It basically cannot be used by someone who need to quickly have a question answered.
I do not think that is the intended audience; some of the sites (not ours) are actually explicit about being for professionals.
Of course that would be silly here, but I still think we need to uphold a certain minimum standard that people coming from normal discussion style forums may not be used to. Speaking of which, we are not the only option for Pi users -- the Foundation has an official forum, and most of the programming questions here are in python, which looking for python information on the internet is like looking for a tree in the woods.
I'm not trying to justify being disrespectful or casting disdain on anyone. I'm pretty curt sometimes, and I remind myself of people who did the same thing to me 10-15 years ago when I started using technical forums. I've been on that side of things and I know what it is to be, essentially, paranoid, seeing elliptical nastiness in what is really just innocent communication.
In my opinion there is a reason for this, and the reason is that the people who answer most of the questions put in a lot of work doing it, and I think some people who are new to the sphere do not appreciate what they are doing.
What does it matter that my question is "unclear" or "too broad", etc?
Someone asked me about that yesterday, and in a comment I observed that everyone on that top five list could be construed as rude sometimes. However, it is important to take into account this is usually in the context of making helpful remarks. No one wants to hear their code is bad or they misunderstand basic things. Even less, that they need to make more of an effort if they want to be taken seriously. It is hard to point these things out without seeming mean. I sometimes am apologetic by prepending, e.g., "I'm not trying to insult you, but...". But that does not always make it better and it becomes tedious.
The S.E. network is a serious place, and that is probably why it has been so successful. Respect is a two way street, and people who assume everyone is here to help them their way are sometimes in for a rude awakening ;)
Only those that spend more time asking a question than actually figuring it out themselves will gain reputation.
This is a prime example of what I am talking about.
I don't ask questions here or on any of the other S.E. sites I use very often. This is not because I have nothing to learn. I learn from previous posts multiple times a day.
Most of the time when I do sit down to write a question -- probably 80%+ -- it never ends up being posted. This is because in composing it, gathering all the relevant information and putting it together in a clear and concise way for other people, I find my mistake, usually despite the fact I have already spent several hours working on the problem.
In effect, I see asking other people to spent time helping me as a last resort. Not the first one because I think it will be easier for me that way.

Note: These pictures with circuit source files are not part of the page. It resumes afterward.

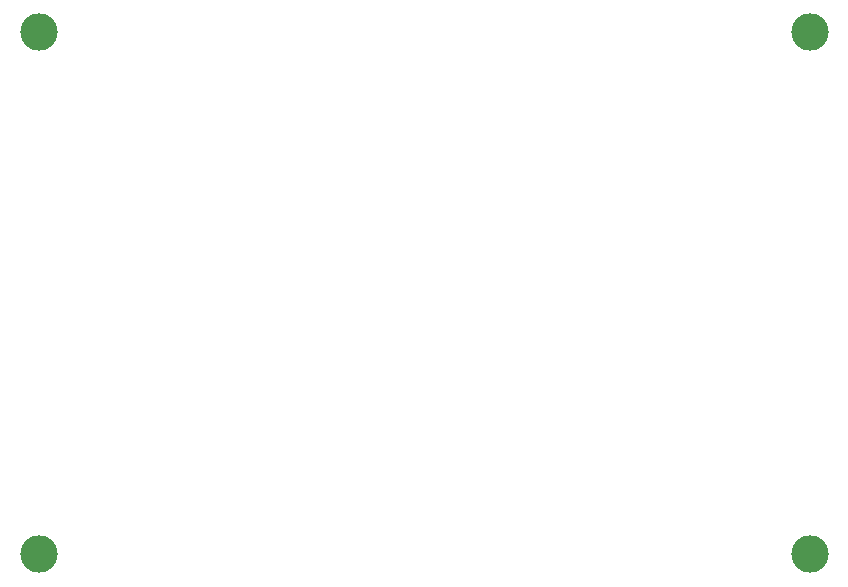
<source format=gbr>
%TF.GenerationSoftware,Altium Limited,Altium Designer,21.0.9 (235)*%
G04 Layer_Color=0*
%FSLAX45Y45*%
%MOMM*%
%TF.SameCoordinates,CD0AAE9F-0E9C-42BF-811C-419C72380B22*%
%TF.FilePolarity,Positive*%
%TF.FileFunction,NonPlated,1,2,NPTH,Drill*%
%TF.Part,Single*%
G01*
G75*
%TA.AperFunction,OtherDrill,Pad Free-3 (2.306mm,46.583mm)*%
%ADD57C,3.17500*%
%TA.AperFunction,OtherDrill,Pad Free-3 (2.306mm,2.38mm)*%
%ADD58C,3.17500*%
%TA.AperFunction,OtherDrill,Pad Free-3 (67.559mm,2.38mm)*%
%ADD59C,3.17500*%
%TA.AperFunction,OtherDrill,Pad Free-3 (67.559mm,46.583mm)*%
%ADD60C,3.17500*%
D57*
X230614Y4658253D02*
D03*
D58*
Y238025D02*
D03*
D59*
X6755874D02*
D03*
D60*
Y4658253D02*
D03*
%TF.MD5,501ad8e1245c3d9080bb8256cd0d13b2*%
M02*

</source>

I do not see that effort being made by some people, and whether it is intentional or not, I consider it disrespectful. Some people come here asking questions it is clear they made little or no effort to find an answer to with a search engine. Asking other people to take their time to provide an answer you could have found with a search engine is rude.
Do the moderators and the people with such huge amounts of Reputation need to back down a little and turn a blind eye to some of the first questions instead of turning them off with a harsh warning?

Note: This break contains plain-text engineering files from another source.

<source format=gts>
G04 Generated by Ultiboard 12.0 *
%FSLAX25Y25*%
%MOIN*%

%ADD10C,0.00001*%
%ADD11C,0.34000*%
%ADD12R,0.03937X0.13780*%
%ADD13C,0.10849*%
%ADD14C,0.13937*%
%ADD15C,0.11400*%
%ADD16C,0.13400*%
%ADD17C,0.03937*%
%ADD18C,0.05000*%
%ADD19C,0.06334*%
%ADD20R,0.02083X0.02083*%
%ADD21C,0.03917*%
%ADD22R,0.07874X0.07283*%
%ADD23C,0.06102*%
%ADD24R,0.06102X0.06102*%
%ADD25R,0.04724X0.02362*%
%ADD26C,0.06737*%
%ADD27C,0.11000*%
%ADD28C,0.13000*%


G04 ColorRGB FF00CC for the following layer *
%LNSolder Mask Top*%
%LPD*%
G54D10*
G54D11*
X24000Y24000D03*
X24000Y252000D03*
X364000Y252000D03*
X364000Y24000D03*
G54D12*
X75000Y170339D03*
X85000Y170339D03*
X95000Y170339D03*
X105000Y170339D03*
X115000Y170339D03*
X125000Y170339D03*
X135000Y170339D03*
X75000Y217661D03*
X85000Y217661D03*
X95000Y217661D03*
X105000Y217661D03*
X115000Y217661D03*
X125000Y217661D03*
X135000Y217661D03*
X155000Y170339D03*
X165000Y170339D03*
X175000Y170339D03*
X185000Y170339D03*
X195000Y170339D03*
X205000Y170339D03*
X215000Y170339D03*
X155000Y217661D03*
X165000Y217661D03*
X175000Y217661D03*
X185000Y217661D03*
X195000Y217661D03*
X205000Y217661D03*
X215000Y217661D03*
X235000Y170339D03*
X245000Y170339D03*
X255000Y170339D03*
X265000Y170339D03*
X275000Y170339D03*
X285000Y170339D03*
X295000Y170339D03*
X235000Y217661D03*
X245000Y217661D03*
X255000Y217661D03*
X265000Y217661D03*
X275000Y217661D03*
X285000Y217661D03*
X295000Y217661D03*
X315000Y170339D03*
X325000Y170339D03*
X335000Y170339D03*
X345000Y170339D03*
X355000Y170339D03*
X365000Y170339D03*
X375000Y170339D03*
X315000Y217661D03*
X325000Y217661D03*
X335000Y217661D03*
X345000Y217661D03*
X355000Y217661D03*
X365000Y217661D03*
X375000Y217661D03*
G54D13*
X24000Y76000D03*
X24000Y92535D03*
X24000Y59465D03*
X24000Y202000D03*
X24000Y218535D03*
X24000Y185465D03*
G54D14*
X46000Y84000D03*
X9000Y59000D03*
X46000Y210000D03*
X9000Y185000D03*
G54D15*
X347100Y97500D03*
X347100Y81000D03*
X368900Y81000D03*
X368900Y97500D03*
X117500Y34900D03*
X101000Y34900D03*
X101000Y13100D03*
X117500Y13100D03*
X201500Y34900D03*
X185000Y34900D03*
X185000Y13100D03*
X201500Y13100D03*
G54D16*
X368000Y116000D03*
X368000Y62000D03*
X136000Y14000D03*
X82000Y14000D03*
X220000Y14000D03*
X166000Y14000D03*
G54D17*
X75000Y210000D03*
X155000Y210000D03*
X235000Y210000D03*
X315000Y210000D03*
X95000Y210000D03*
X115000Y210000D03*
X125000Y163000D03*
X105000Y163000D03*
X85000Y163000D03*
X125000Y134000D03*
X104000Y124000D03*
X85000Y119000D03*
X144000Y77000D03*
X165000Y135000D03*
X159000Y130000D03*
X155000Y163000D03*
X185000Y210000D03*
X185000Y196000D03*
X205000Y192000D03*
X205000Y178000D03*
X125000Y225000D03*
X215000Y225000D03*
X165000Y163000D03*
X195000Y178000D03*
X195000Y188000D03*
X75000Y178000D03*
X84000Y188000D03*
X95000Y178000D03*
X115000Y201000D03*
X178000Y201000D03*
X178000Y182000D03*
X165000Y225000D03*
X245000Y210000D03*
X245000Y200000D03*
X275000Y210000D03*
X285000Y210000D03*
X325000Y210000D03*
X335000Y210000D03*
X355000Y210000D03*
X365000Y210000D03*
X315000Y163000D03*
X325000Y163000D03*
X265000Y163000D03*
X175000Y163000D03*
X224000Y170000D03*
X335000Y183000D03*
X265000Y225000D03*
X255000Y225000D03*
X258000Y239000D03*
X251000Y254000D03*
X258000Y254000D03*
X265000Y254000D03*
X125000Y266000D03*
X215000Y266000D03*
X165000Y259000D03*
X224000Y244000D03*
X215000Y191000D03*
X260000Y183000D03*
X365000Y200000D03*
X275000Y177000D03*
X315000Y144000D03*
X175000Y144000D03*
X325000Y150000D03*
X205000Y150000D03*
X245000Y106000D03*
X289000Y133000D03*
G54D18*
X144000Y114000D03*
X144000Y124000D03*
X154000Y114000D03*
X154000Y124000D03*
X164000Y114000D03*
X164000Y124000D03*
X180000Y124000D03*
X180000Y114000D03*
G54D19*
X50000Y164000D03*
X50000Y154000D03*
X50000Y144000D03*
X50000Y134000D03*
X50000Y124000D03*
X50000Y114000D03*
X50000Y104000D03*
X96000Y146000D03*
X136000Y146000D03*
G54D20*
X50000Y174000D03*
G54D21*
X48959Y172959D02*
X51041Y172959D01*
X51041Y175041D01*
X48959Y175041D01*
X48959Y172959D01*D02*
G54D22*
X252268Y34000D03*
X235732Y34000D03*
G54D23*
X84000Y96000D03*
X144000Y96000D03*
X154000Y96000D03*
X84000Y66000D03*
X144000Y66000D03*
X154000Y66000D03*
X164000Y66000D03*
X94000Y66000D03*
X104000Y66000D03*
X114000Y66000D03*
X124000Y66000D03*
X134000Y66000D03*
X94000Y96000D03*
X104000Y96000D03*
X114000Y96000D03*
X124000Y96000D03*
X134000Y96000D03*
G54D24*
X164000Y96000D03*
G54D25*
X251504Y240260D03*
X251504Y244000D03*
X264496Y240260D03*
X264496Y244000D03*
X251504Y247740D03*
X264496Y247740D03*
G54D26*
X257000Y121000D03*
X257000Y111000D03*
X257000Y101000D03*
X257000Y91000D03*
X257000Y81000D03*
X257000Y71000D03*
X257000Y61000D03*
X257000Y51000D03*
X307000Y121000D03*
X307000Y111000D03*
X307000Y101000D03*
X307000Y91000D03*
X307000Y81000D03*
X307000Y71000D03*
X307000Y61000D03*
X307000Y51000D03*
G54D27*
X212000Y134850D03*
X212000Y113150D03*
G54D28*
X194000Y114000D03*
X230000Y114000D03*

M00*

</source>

I promise that we already do. In a way it is unfair, because it means there is an element of arbitrariness to who's question is closed, and who's isn't, etc. I think that's a consequence of crowd sourcing, i.e., the only way to make things totally fair would be if S.E. paid a group of qualified people to ensure it. Which would probably mean users would have to pay a fee to cover the expense; note that Stack Overflow was started explicitly as an experimental alternative to paid expert sites.
I've been a moderator here for three or four years. I take it seriously. I don't put in quite as much time as I used to; at one point, including answering questions, it averaged at least several hours a day, everyday. For years, I read almost every question that got asked. Based on that experience, one of the things I'd point out -- in fact, it was a big concern for us when trying to "graduate" the site from beta status -- is that a great many questions here receive no active attention, negative or positive. When I tell someone they are better off asking their question somewhere else, it is not because I am trying to be prim and proper about topicality, it is because I mean they are better off asking the question somewhere else.
Likewise questions which show poor research effort, etc. I think new users believe there is a queue of knowledgeable people lined up to jump at the chance to answer their question and earn some rep. This may be true for some of the busier tags on Stack Overflow, but it is certainly not true here. When I close a question because it is unclear, etc., it is again not because I am trying to be prim and proper. It is because based on experience I know the question is unlikely to receive positive attention as is. Keep in mind that no answer is better than a wrong/misleading/misinformed answer, and I consider myself someone in a position to tell the difference here most of the time. I am not the only one, of course.
I understand that what all this amounts to is sometimes I may seem like a mean person who is just out to sadistically hassle newbies. I hope this can be taken as an attempt to explain my side of the story, such that better understanding can lead to a happier relationship. Remember, I was a newbie once too. I get that -- but the inverse is not true, which is why there is so much room for misunderstanding between us. The reality is that genuinely mean-spirited people usually do not volunteer their time to help others, so it would make more sense to presume the best rather than the worst of us.